[Collected data]
[Start of section]
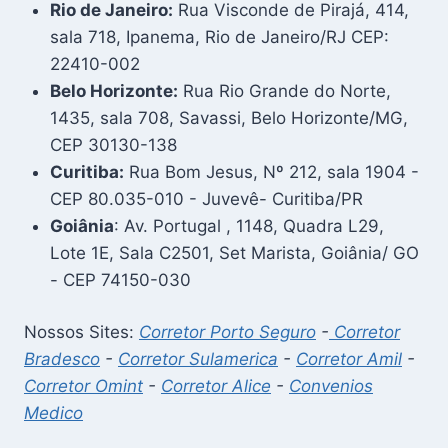
Rio de Janeiro:
Rua Visconde de Pirajá, 414,
sala 718, Ipanema, Rio de Janeiro/RJ CEP:
22410-002
Belo Horizonte:
Rua Rio Grande do Norte,
1435, sala 708, Savassi, Belo Horizonte/MG,
CEP 30130-138
Curitiba:
Rua Bom Jesus, Nº 212, sala 1904 -
CEP 80.035-010 - Juvevê- Curitiba/PR
Goiânia
: Av. Portugal , 1148, Quadra L29,
Lote 1E, Sala C2501, Set Marista, Goiânia/ GO
- CEP 74150-030
Nossos Sites:
Corretor Porto Seguro
-
Corretor
Bradesco
-
Corretor Sulamerica
-
Corretor Amil
-
Corretor Omint
-
Corretor Alice
-
Convenios
Medico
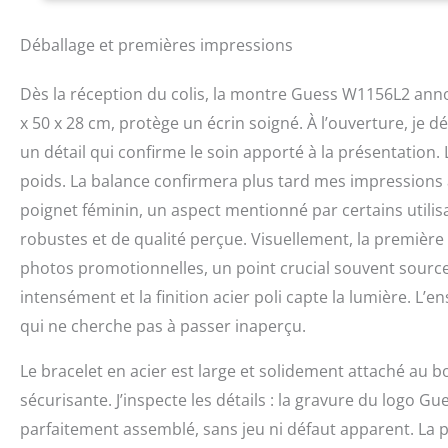
Déballage et premières impressions
Dès la réception du colis, la montre Guess W1156L2 ann
x 50 x 28 cm, protège un écrin soigné. À l’ouverture, je 
un détail qui confirme le soin apporté à la présentation
poids. La balance confirmera plus tard mes impressions
poignet féminin, un aspect mentionné par certains utili
robustes et de qualité perçue. Visuellement, la premièr
photos promotionnelles, un point crucial souvent source d
intensément et la finition acier poli capte la lumière. L
qui ne cherche pas à passer inaperçu.
Le bracelet en acier est large et solidement attaché au b
sécurisante. J’inspecte les détails : la gravure du logo G
parfaitement assemblé, sans jeu ni défaut apparent. La pi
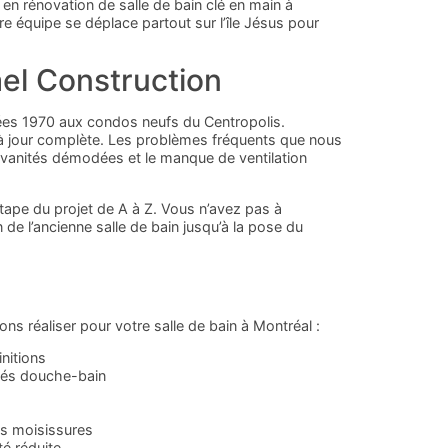
 en rénovation de salle de bain clé en main à
e équipe se déplace partout sur l’île Jésus pour
ael Construction
nées 1970 aux condos neufs du Centropolis.
 à jour complète. Les problèmes fréquents que nous
es vanités démodées et le manque de ventilation
étape du projet de A à Z. Vous n’avez pas à
 de l’ancienne salle de bain jusqu’à la pose du
s réaliser pour votre salle de bain à Montréal :
initions
inés douche-bain
es moisissures
té réduite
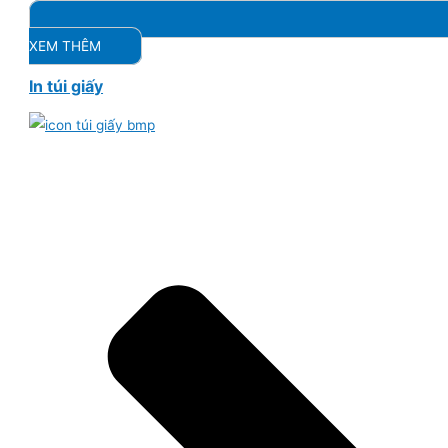
XEM THÊM
In túi giấy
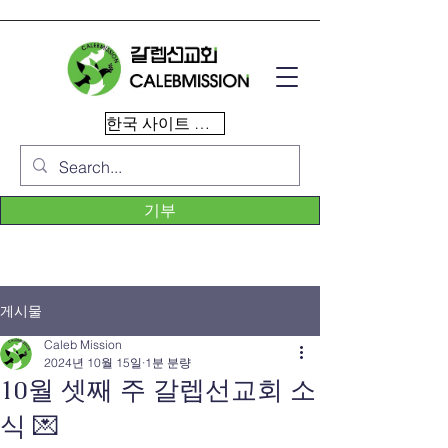
한국 사이트 이동
기부
게시물
Caleb Mission
2024년 10월 15일
1분 분량
10월 셋째 주 갈렙선교회 소
식 💌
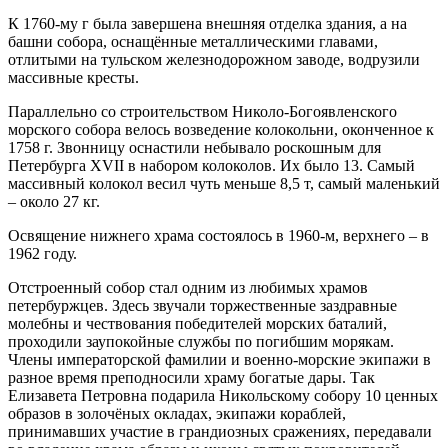
К 1760-му г была завершена внешняя отделка здания, а на
башни собора, оснащённые металлическими главами,
отлитыми на тульском железнодорожном заводе, водрузили
массивные кресты.
Параллельно со строительством Николо-Богоявленского
морского собора велось возведение колокольни, оконченное к
1758 г. Звонницу оснастили небывало роскошным для
Петербурга XVII в набором колоколов. Их было 13. Самый
массивный колокол весил чуть меньше 8,5 т, самый маленький
– около 27 кг.
Освящение нижнего храма состоялось в 1960-м, верхнего – в
1962 году.
Отстроенный собор стал одним из любимых храмов
петербуржцев. Здесь звучали торжественные заздравные
молебны и чествования победителей морских баталий,
проходили заупокойные службы по погибшим морякам.
Члены императорской фамилии и военно-морские экипажи в
разное время преподносили храму богатые дары. Так
Елизавета Петровна подарила Никольскому собору 10 ценных
образов в золочёных окладах, экипажи кораблей,
принимавших участие в грандиозных сражениях, передавали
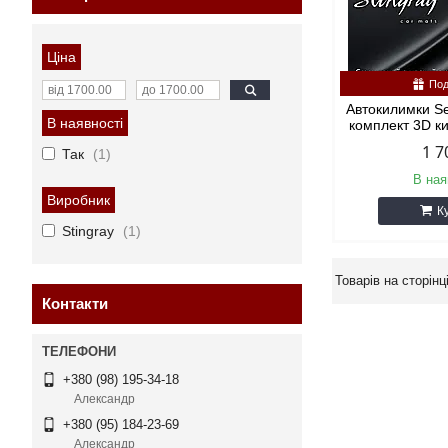
Ціна
Под
Автокилимки Sea
В наявності
комплект 3D ки
1 7
Так
1
В ная
Виробник
К
Stingray
1
Контакти
+380 (98) 195-34-18
Александр
+380 (95) 184-23-69
Александр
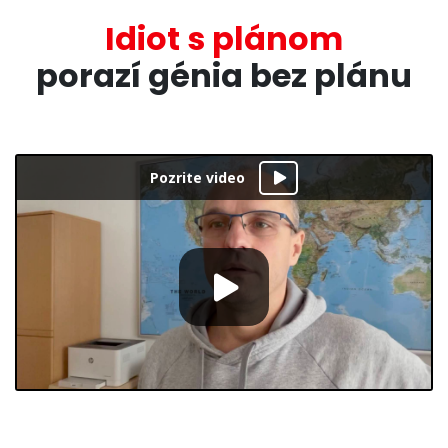
Idiot s plánom
porazí génia bez plánu
Pozrite video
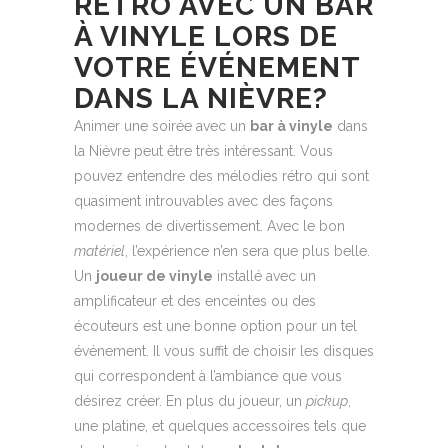
RÉTRO AVEC UN BAR
À VINYLE LORS DE
VOTRE ÉVÉNEMENT
DANS LA NIÈVRE?
Animer une soirée avec un
bar à vinyle
dans
la Nièvre peut être très intéressant. Vous
pouvez entendre des mélodies rétro qui sont
quasiment introuvables avec des façons
modernes de divertissement. Avec le bon
matériel
, l’expérience n’en sera que plus belle.
Un
joueur de vinyle
installé avec un
amplificateur et des enceintes ou des
écouteurs est une bonne option pour un tel
événement. Il vous suffit de choisir les disques
qui correspondent à l’ambiance que vous
désirez créer. En plus du joueur, un
pickup
,
une platine, et quelques accessoires tels que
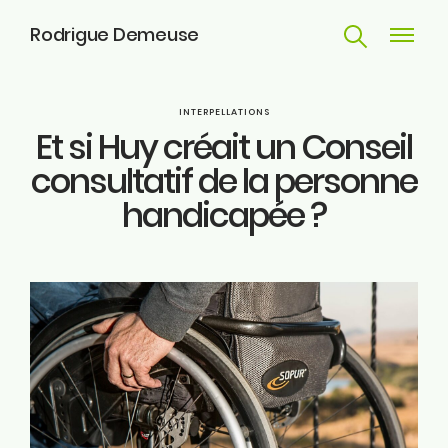
Rodrigue Demeuse
Recherche
Navigat
principa
Parcours
INTERPELLATIONS
Et si Huy créait un Conseil
Engagements
consultatif de la personne
handicapée ?
Actualités
Huy
Contact
ME SUIVRE
Facebook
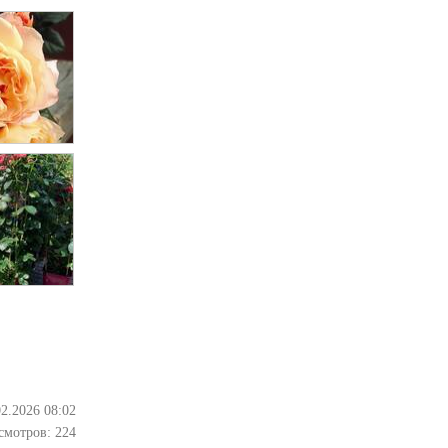
02.2026 08:02
смотров:
224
[End of section]
#### [PROBLEM REQUIREMENTS]
For each line of the entries that holds the word "joueur", pull that line out.

#### [ANSWER TO THE EXERCISE]
joueur de vinyle
désirez créer. En plus du joueur, un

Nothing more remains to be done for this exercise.